• _To do_:
Please extract every line of the data below word for word, and leave the pictures out of your answer.

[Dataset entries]

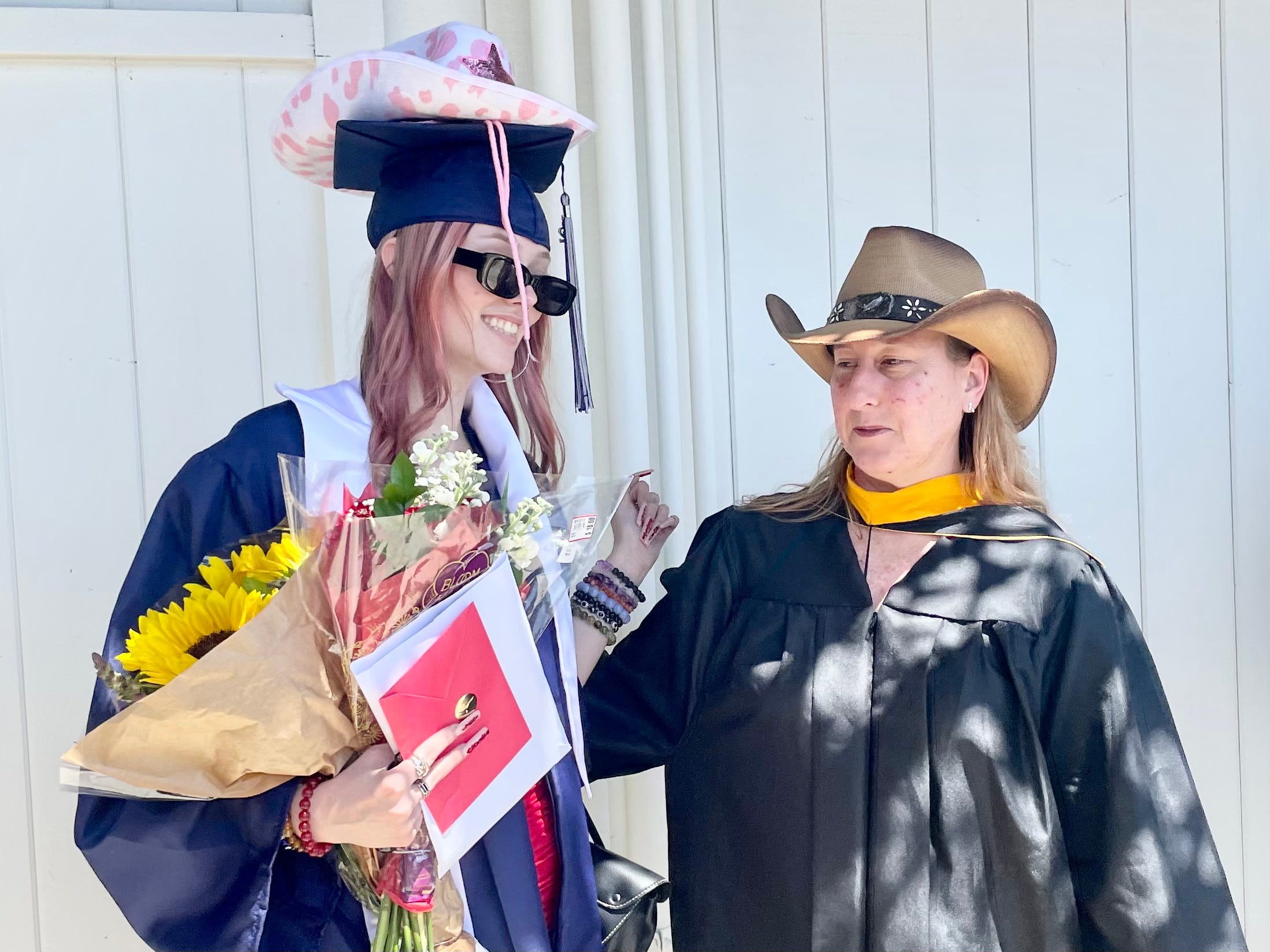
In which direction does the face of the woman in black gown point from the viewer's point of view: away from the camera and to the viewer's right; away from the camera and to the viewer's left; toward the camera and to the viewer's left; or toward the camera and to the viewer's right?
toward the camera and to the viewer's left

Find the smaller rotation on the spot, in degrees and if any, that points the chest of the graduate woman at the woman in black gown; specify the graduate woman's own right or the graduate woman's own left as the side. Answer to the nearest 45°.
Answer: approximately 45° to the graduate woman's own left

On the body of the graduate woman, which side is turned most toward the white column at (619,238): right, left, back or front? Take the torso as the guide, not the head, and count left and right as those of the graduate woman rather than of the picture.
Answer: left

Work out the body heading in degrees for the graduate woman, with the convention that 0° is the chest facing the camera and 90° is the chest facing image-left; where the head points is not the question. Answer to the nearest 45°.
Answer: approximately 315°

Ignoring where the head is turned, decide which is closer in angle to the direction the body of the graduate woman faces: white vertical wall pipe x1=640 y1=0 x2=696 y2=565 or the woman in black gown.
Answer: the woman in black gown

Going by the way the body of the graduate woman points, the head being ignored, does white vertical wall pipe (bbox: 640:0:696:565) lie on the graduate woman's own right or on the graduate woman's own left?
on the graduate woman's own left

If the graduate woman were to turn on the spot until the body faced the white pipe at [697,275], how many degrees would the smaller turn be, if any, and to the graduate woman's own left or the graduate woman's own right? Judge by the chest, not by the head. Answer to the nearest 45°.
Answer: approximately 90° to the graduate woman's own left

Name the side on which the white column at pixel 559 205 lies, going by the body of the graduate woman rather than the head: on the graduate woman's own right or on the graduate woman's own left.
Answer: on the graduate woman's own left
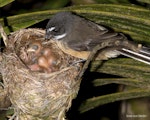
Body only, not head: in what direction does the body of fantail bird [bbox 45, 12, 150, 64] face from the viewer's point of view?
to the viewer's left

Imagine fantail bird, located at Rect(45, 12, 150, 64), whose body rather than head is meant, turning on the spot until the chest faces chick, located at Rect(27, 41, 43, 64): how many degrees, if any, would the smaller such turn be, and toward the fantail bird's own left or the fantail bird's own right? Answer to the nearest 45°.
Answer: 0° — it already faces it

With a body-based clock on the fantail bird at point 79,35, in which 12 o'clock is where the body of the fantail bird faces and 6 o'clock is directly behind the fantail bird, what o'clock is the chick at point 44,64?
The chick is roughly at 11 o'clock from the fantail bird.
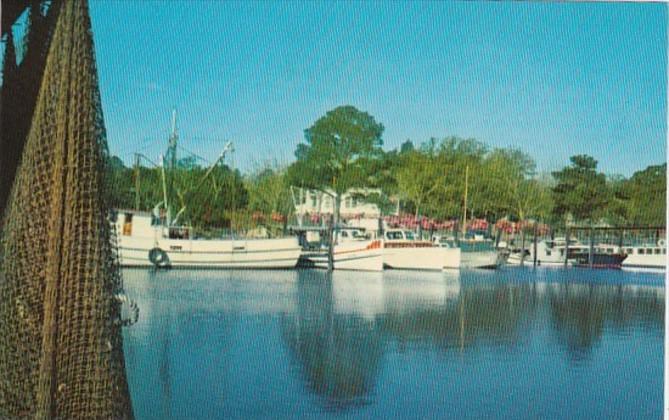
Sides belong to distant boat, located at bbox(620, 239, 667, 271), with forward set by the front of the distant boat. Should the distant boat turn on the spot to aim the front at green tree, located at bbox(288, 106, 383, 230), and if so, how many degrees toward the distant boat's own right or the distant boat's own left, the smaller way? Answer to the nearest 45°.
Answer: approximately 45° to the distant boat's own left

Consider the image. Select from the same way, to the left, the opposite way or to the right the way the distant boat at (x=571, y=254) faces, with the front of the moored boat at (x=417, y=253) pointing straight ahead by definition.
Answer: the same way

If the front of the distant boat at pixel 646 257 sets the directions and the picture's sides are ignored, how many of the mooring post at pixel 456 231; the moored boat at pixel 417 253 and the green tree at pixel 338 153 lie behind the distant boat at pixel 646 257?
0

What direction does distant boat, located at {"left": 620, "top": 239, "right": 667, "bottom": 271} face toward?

• _Completed exercise_:
In which direction does the face of the woman in black gown point from the viewer's point of view: away from the camera and to the viewer's right; away from the camera and to the viewer's left; toward the camera and to the viewer's left; or toward the camera and to the viewer's right?
toward the camera and to the viewer's left

Find the smaller rotation on the spot, in degrees and if any, that points the chest of the graduate woman at the woman in black gown; specify the graduate woman's own right or the graduate woman's own left as the side. Answer to the nearest 45°.
Answer: approximately 45° to the graduate woman's own left

On the body of the graduate woman, which side is turned most toward the white column at (619,238): right, left, back or front? Take the torso as the guide, not the head, and count left and right as those of the graduate woman rather than of the picture.
Answer: left

Work out the body heading in degrees for the graduate woman, with the convention that 0° is the chest facing the camera and 90° is the chest facing image-left; where the head points is not the question. Answer to the nearest 45°.
Answer: approximately 315°

Ignoring where the head is turned, decide which is closer in angle to the direction the body of the graduate woman faces: white vertical wall pipe x1=640 y1=0 x2=696 y2=565 or the woman in black gown.
Answer: the woman in black gown

Going by the way the body of the graduate woman points, the head being ignored, does white vertical wall pipe (bbox: 640:0:696:565) lie on the graduate woman's own right or on the graduate woman's own left?
on the graduate woman's own left

If the graduate woman were to turn on the spot until the body faced the white pipe at [697,275], how many degrees would the smaller turn be, if any, and to the graduate woman's own left or the graduate woman's own right? Judge by the chest, not by the head. Answer to the nearest 45°.
Answer: approximately 90° to the graduate woman's own left

Name the side on which the white column at pixel 559 205 lies, going by the body of the graduate woman rather than the head: on the graduate woman's own right or on the graduate woman's own left.
Answer: on the graduate woman's own left
Body only, not head: in what direction does the body of fantail bird [bbox 45, 12, 150, 64] face from the viewer's point of view?
to the viewer's left

Imagine fantail bird, located at Rect(45, 12, 150, 64), whose body rather than head is meant, turning on the spot until the chest faces chick, located at Rect(27, 41, 43, 64): how many degrees, if any, would the smaller such turn be, and toward the fantail bird's own left or the fantail bird's own right? Answer to the nearest 45°.
Answer: 0° — it already faces it

With a body-based clock on the fantail bird at point 79,35, in which 12 o'clock is where the body of the fantail bird faces and 6 o'clock is directly behind the fantail bird, what o'clock is the chick at point 44,64?
The chick is roughly at 11 o'clock from the fantail bird.
Sides belong to distant boat, located at bbox(620, 239, 667, 271), with forward set by the front of the distant boat. Should the distant boat turn on the spot to aim the front at green tree, located at bbox(288, 106, 383, 230), and if so, how many degrees toward the distant boat's own right or the distant boat's own left, the smaller way? Answer to the nearest 45°.
Answer: approximately 45° to the distant boat's own left

Consider the image. Select from the same way, to the left, the opposite way or to the right the way the distant boat at (x=571, y=254) faces, with the front of the moored boat at (x=417, y=253) pointing straight ahead by definition.
Answer: the same way

If the front of the distant boat at pixel 646 257 sets the directions and the picture's sides are ignored, how many of the mooring post at pixel 456 231; the moored boat at pixel 417 253 and the green tree at pixel 338 153 lie behind the distant boat at pixel 646 257?
0

What direction does distant boat, located at {"left": 620, "top": 239, "right": 667, "bottom": 271} face toward?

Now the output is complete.